Frau Winter schließt die Tür, setzt sich auf ihren Platz, gießt jeden von ihnen Wasser in ein Glas und trinkt zunächst einen Schluck. Ronja wartet ab, unter anderem darauf, ob Alice geduldig bleiben kann, denn sie hibbelt auf dem Stuhl neben ihr so ziemlich nervös. 

„Ich kann Ihre Aufregung verstehen. Tut mir leid. Ich brauchte erst einmal einen Schluck Wasser." 

„Ja, schon okay. Aber was sollen wir denn jetzt tun?" 

„Für mich wäre es hilfreich, wenn Sie mir noch mal – bitte ruhig – schildern könnten, was alles seit letztem Montag genau passiert ist, damit ich es besser einordnen kann.

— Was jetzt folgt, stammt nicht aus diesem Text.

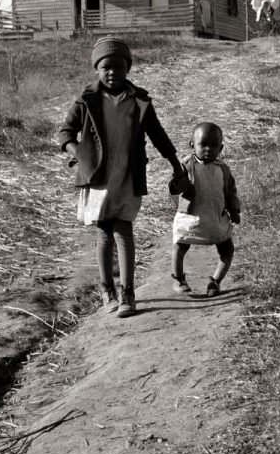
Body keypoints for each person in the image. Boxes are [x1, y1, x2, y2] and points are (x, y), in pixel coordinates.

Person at [56, 37, 184, 318]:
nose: (112, 72)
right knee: (104, 233)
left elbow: (158, 135)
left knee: (124, 231)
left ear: (128, 68)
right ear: (97, 70)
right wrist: (79, 152)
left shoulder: (139, 101)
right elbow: (65, 132)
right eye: (105, 67)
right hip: (98, 178)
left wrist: (176, 163)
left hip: (127, 175)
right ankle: (107, 292)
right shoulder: (87, 99)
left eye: (118, 66)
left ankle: (128, 293)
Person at [169, 121, 241, 297]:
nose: (208, 149)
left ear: (221, 148)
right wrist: (178, 182)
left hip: (215, 218)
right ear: (192, 144)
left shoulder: (223, 169)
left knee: (227, 250)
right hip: (191, 219)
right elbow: (173, 188)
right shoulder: (186, 165)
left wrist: (234, 210)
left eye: (214, 145)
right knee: (180, 246)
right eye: (203, 144)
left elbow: (230, 191)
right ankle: (178, 279)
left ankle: (215, 281)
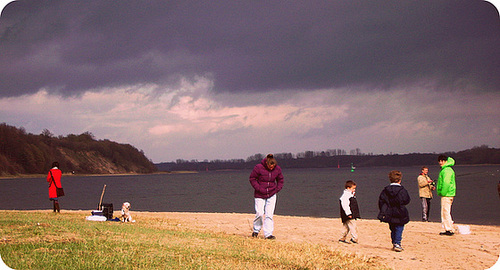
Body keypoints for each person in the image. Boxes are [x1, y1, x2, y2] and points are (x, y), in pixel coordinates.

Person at [249, 154, 284, 239]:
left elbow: (280, 180)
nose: (272, 168)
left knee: (269, 215)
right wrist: (258, 188)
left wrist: (277, 189)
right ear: (267, 164)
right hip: (259, 194)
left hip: (272, 194)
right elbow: (252, 178)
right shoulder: (258, 167)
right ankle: (256, 230)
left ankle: (268, 234)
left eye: (273, 167)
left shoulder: (277, 169)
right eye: (270, 167)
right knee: (260, 213)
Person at [377, 170, 411, 252]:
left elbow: (381, 201)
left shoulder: (385, 190)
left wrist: (383, 210)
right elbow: (407, 200)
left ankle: (394, 242)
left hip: (389, 212)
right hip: (400, 211)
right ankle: (397, 243)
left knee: (392, 228)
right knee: (399, 227)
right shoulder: (402, 190)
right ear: (400, 180)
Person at [437, 155, 456, 236]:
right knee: (446, 211)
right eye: (439, 161)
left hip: (447, 194)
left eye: (442, 161)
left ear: (446, 161)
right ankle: (450, 228)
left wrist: (442, 193)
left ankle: (448, 229)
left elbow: (446, 183)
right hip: (449, 194)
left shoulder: (446, 170)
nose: (440, 163)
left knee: (445, 212)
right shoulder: (446, 170)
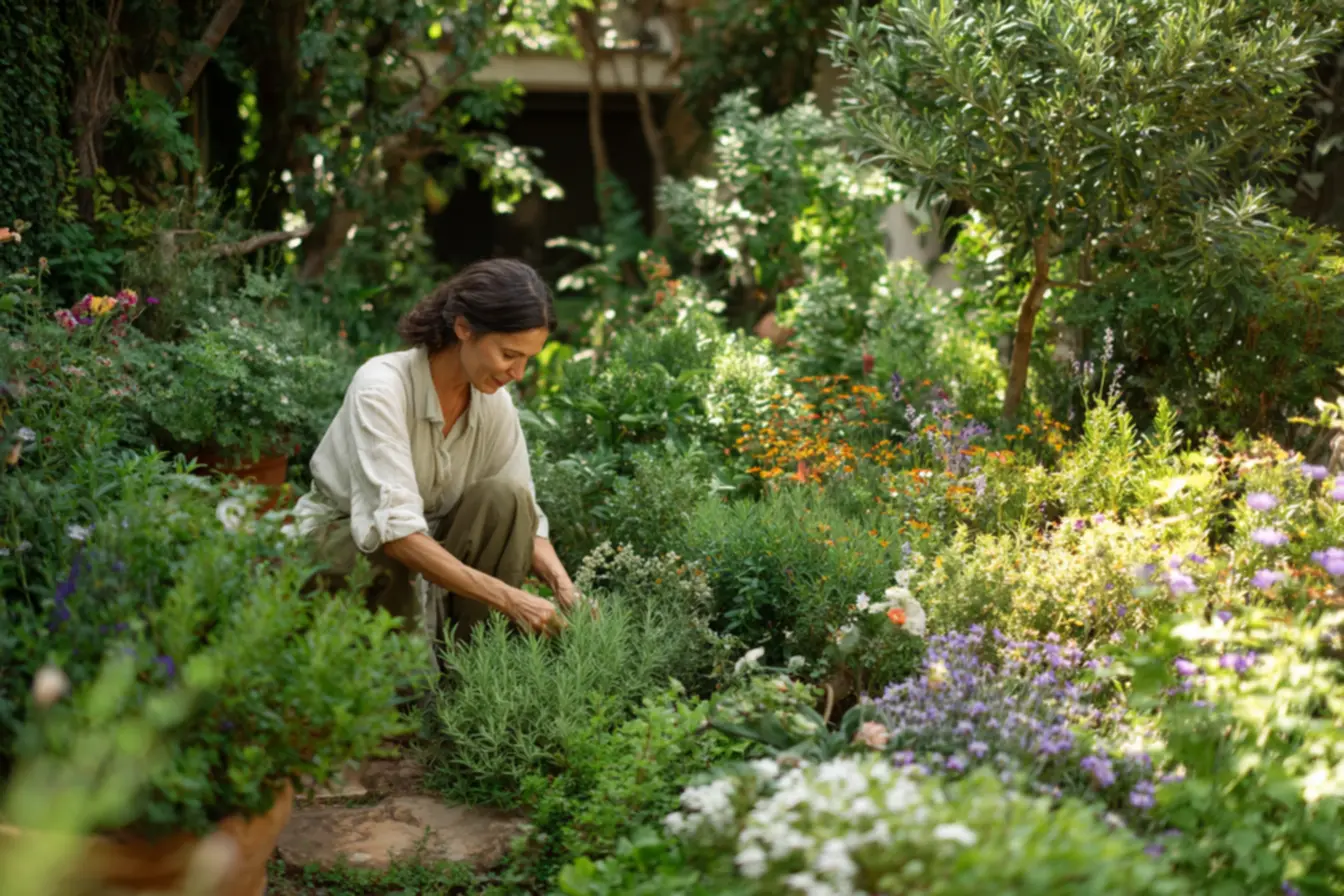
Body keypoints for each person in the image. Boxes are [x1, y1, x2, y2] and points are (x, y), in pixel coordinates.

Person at [294, 258, 577, 641]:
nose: (518, 374)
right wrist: (513, 600)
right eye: (509, 355)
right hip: (343, 548)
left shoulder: (495, 402)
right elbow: (397, 535)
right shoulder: (381, 387)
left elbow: (526, 517)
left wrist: (564, 588)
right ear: (463, 328)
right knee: (393, 548)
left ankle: (473, 668)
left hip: (424, 541)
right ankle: (405, 691)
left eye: (528, 359)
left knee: (507, 499)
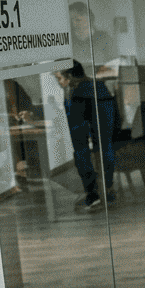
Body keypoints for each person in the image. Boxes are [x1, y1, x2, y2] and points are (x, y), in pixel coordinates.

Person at [55, 62, 116, 214]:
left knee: (80, 153)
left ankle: (93, 196)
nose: (59, 82)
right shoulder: (100, 86)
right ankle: (107, 191)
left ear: (69, 77)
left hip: (91, 141)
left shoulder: (74, 92)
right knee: (104, 148)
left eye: (59, 78)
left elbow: (77, 135)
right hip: (109, 142)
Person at [68, 1, 116, 79]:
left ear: (89, 18)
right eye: (71, 20)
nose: (74, 23)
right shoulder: (69, 41)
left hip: (100, 84)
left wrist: (92, 77)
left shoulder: (104, 38)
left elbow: (115, 69)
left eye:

Dann kann ich besser auf Ihre Frage eingehen." 

Daraufhin schildert Alice mit Ronjas Unterstützung, so gut es ihr möglich ist, was sich alles mit Tim zugetragen hat, wie sie sich zufällig begegneten, wie er sich verhalten hat und was er alles geäußert hatte. 

Es entsteht eine Pause. Frau Winter scheint zu überlegen, was jetzt zu tun ist. Vielleicht auch, welche Möglichkeiten sie haben, aber ganz sicher, was gemacht werden muss. Mit jeder Sekunde des Gesprächs wird auch Ronja zunehmend nervöser. Schweißperlen tropfen von der Stirn. Ihr ungutes Gefühl breitet sich wieder aus. Ihre schlimmsten Befürchtungen treten in Form ihrer Gedanken, ihrer Ängste zum Vorschein. Ihr Rücken trieft. Doch sie hofft.